* _Work instruction_
Set down word for word the part of the passage on emotional and social development in young children's YouTube videos, starting with "During early childhood, children" and going on through "in the videos.".

* _Document passage_
▼

In early childhood development, emotional intelligence is a crucial ability that supports the development of various behaviors. It involves the ability to control and regulate one’s emotions through thinking or reasoning skills (Mayer & Salovey, 1995). Children with high emotional intelligence demonstrate positive self-regulation, decision-making, a positive self-concept, and prosocial behavior (Choi, 2018). According to Erikson (1950), expressing suppressed emotions through play helps relieve negative emotions such as conflict, anxiety, and aggression. Therefore, it can be said that the expression of emotions by protagonists in videos can contribute to children’s emotional development. This study examines how emotions are expressed, understanding of others’ emotions, and emotional regulation in YouTube videos for young children. In addition, violence in videos is a factor that influences the emotional domain of children. Thus, this research analyzes both emotional expression and violence in the emotional domain.
During early childhood, children establish various social relationships and learn essential prosocial behaviors, ethics, and gender roles necessary for living with others (Johnson et al., 2005). They also learn to navigate problems that arise in peer relationships and develop coping strategies (E. Kim, 2013). In play situations, children learn about social relationships through interactions with peers and improve their social skills, such as helping, sharing, caring, and cooperating with others (E. Kim, 2013). In addition, while competing and engaging in play conflicts, they learn about living harmoniously with others, moral standards, and social rules (Nelson et al., 2005). Therefore, various prosocial behaviors expressed in YouTube videos can influence children’s social development. This study analyzes both prosocial and antisocial behaviors expressed in the videos.

▲

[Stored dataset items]
▼

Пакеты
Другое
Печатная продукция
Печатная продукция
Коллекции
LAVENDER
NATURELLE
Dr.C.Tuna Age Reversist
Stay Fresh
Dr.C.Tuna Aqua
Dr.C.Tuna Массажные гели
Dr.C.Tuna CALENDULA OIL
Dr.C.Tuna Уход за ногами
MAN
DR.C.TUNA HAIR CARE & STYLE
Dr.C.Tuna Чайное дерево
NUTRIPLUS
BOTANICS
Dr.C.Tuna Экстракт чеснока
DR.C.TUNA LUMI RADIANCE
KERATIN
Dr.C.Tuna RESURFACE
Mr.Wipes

▲
▼

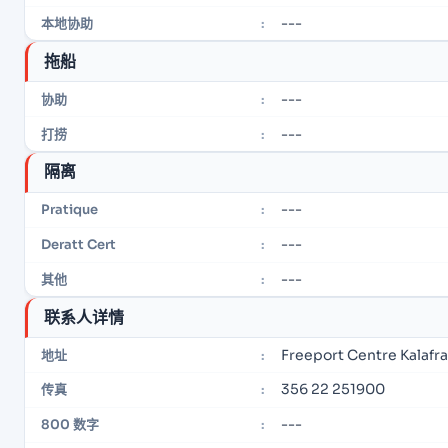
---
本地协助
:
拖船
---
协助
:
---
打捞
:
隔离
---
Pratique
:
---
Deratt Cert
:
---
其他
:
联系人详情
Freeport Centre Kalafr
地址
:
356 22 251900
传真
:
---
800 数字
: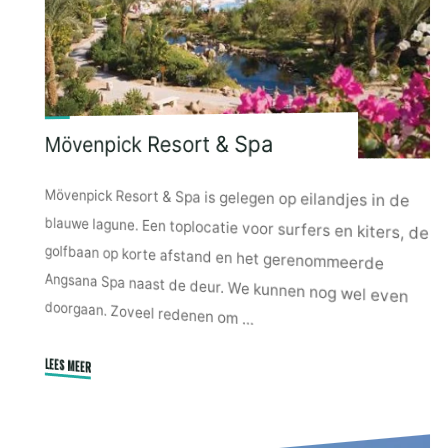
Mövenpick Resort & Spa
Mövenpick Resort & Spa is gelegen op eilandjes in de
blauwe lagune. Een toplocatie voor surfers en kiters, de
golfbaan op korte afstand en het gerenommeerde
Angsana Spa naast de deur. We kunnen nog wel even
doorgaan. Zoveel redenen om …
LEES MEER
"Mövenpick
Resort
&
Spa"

▲

* _Response to the task_
During early childhood, children establish various social relationships and learn essential prosocial behaviors, ethics, and gender roles necessary for living with others (Johnson et al., 2005). They also learn to navigate problems that arise in peer relationships and develop coping strategies (E. Kim, 2013). In play situations, children learn about social relationships through interactions with peers and improve their social skills, such as helping, sharing, caring, and cooperating with others (E. Kim, 2013). In addition, while competing and engaging in play conflicts, they learn about living harmoniously with others, moral standards, and social rules (Nelson et al., 2005). Therefore, various prosocial behaviors expressed in YouTube videos can influence children’s social development. This study analyzes both prosocial and antisocial behaviors expressed in the videos.